--- Assigned task ---
Locate each line in the records below that contains the string "model", and copy those lines.

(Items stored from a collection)
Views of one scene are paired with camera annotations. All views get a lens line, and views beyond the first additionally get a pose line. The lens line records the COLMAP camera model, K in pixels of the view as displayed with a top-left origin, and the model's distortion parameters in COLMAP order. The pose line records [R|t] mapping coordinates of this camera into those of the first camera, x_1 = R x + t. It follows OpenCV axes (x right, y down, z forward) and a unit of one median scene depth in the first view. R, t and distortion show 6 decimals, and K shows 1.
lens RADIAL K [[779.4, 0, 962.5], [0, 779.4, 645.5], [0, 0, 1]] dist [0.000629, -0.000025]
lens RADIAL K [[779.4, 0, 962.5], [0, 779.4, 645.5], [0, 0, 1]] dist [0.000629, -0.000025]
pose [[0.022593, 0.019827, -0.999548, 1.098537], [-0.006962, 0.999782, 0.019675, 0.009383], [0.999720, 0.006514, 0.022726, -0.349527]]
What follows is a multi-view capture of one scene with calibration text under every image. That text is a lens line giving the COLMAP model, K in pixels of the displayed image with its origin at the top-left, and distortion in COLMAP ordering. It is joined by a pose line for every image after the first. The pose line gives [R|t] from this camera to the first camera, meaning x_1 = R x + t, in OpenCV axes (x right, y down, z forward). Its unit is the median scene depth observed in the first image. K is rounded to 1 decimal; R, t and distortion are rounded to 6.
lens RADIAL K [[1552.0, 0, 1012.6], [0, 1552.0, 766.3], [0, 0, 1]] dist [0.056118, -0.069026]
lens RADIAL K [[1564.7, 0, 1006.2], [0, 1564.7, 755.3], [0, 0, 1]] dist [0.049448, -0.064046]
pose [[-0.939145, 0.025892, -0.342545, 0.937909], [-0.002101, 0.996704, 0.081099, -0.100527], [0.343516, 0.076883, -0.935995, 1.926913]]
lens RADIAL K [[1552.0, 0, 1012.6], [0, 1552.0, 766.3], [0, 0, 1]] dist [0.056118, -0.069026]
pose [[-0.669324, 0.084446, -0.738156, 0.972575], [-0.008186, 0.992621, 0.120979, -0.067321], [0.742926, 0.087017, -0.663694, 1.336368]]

--- Problem solution ---
Views of one scene are paired with camera annotations. All views get a lens line, and views beyond the first additionally get a pose line. The lens line records the COLMAP camera model, K in pixels of the view as displayed with a top-left origin, and the model's distortion parameters in COLMAP order. The pose line records [R|t] mapping coordinates of this camera into those of the first camera, x_1 = R x + t. It follows OpenCV axes (x right, y down, z forward) and a unit of one median scene depth in the first view. R, t and distortion show 6 decimals, and K shows 1.
What follows is a multi-view capture of one scene with calibration text under every image. That text is a lens line giving the COLMAP model, K in pixels of the displayed image with its origin at the top-left, and distortion in COLMAP ordering. It is joined by a pose line for every image after the first. The pose line gives [R|t] from this camera to the first camera, meaning x_1 = R x + t, in OpenCV axes (x right, y down, z forward). Its unit is the median scene depth observed in the first image. K is rounded to 1 decimal; R, t and distortion are rounded to 6.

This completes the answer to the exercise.